Barrows and Forrester, the estate and lettings agent, reveal that council tax has increased by up to £145.
The tax that helps councils pay for the services they provide is another household cost that is steadily increasing and impacting people in the UK who own or rent a home.
The research reveals that in England the average household is paying 4.5% (£64) more than they were in 2021.
Largest and smallest council tax increases
The area with the largest council tax increase is Ashford, Kent. Not only has the annual cost risen by 9.1% but it is one of the 18 locations in England where the annual cost of council tax has increased by more than £100.
Runnymede, Woking, Elmbridge, Bedford, Croydon, St Albans, Reigate and Banstead, Broxbourne, Mole Valley, Craven, Guildford, Mid Devon, Rutland, East Cambridgeshire, Watford, Waverley, and South Oxfordshire have all also seen tax increases of more than £100.
The estate and lettings agent also compared the price this year and last year.
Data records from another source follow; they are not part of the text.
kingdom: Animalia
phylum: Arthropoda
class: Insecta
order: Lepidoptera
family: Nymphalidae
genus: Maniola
Manchester saw an increase of 8.7%, Bedford (8.1%), Salford (8.1%), Croydon (7.8%), Hyndburn (7.6%), Broxbourne (7.4%), Islington (7.4%), Runnymede (7.4%), and Haringey (7.2%).
Locations with the smallest yearly increases in council tax include South Somerset (1.3%), Eden (1.5%), and Bristol (1.8%).
Managing director of Barrows and Forrester, James Forrester, concludes: “It’s certainly shaping up to be a bleak year for many households with the increasing cost of living squeezing our finances on all sides, whether it be the price of petrol, our weekly food shop, energy prices or council tax.”
“There’s a very strong chance we will also see mortgage costs continue to climb as the year goes on, while the cost of renting also looks set to increase and this will put further strain on those that are already cutting back to the extreme in order to get by.”
“At the same time, wages have failed to keep pace and the Government has done little to help, with the most significant offering being a very marginal reduction in National Insurance which isn’t due to be implemented until July. For those really up against it, this meagre offering is likely to be far too little too late and we need to see more action being taken now to address this dire situation.”